Losartan prevents acquired epilepsy via TGF-ß signaling suppression.

OBJECTIVE: Acquired epilepsy is frequently associated with structural lesions after trauma, stroke, and infections. Although seizures are often difficult to treat, there is no clinically applicable strategy to prevent the development of epilepsy in patients at risk. We have recently shown that vascular injury is associated with activation of albumin-mediated transforming growth factor ß (TGF-ß) signaling, and followed by local inflammatory response and epileptiform activity ex vivo. Here we investigated albumin-mediated TGF-ß signaling and tested the efficacy of blocking the TGF-ß pathway in preventing epilepsy. METHODS: We addressed the role of TGF-ß signaling in epileptogenesis in 2 different rat models of vascular injury, combining in vitro and in vivo biochemical assays, gene expression, and magnetic resonance and direct optical imaging for blood-brain barrier permeability and vascular reactivity. Long-term electrocorticographic recordings were acquired in freely behaving animals. RESULTS: We demonstrate that serum-derived albumin preferentially induces activation of the activin receptor-like kinase 5 pathway of TGF-ß receptor I in astrocytes. We further show that the angiotensin II type 1 receptor antagonist, losartan, previously identified as a blocker of peripheral TGF-ß signaling, effectively blocks albumin-induced TGF-ß activation in the brain. Most importantly, losartan prevents the development of delayed recurrent spontaneous seizures, an effect that persists weeks after drug withdrawal. INTERPRETATION: TGF-ß signaling, activated in astrocytes by serum-derived albumin, is involved in epileptogenesis. We propose losartan, a drug approved by the US Food and Drug Administration, as an efficient antiepileptogenic therapy for epilepsy associated with vascular injury.

Transcriptome profiling reveals TGF-beta signaling involvement in epileptogenesis.

Brain injury may result in the development of epilepsy, one of the most common neurological disorders. We previously demonstrated that albumin is critical in the generation of epilepsy after blood-brain barrier (BBB) compromise. Here, we identify TGF-beta pathway activation as the underlying mechanism. We demonstrate that direct activation of the TGF-beta pathway by TGF-beta1 results in epileptiform activity similar to that after exposure to albumin. Coimmunoprecipitation revealed binding of albumin to TGF-beta receptor II, and Smad2 phosphorylation confirmed downstream activation of this pathway.
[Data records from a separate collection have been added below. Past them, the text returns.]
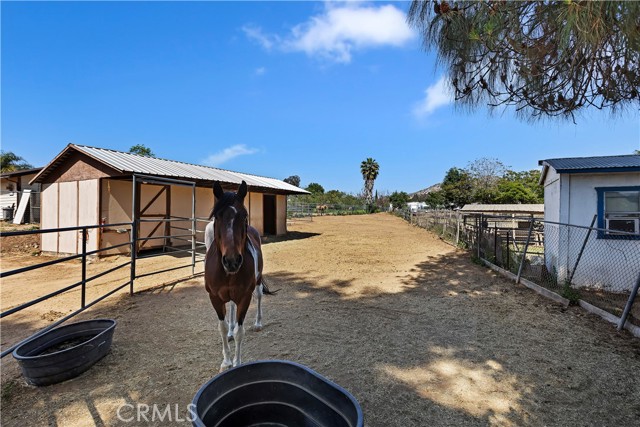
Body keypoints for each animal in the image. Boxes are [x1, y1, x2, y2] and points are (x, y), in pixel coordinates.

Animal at [206, 181, 274, 372]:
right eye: (218, 216)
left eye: (244, 216)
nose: (232, 261)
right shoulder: (215, 297)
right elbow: (221, 328)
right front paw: (226, 362)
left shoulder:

Transcriptome profiling demonstrated similar expression patterns after BBB breakdown, albumin, and TGF-beta1 exposure, including modulation of genes associated with the TGF-beta pathway, early astrocytic activation, inflammation, and reduced inhibitory transmission. Importantly, TGF-beta pathway blockers suppressed most albumin-induced transcriptional changes and prevented the generation of epileptiform activity. Our present data identifies the TGF-beta pathway as a novel putative epileptogenic signaling cascade and therapeutic target for the prevention of injury-induced epilepsy.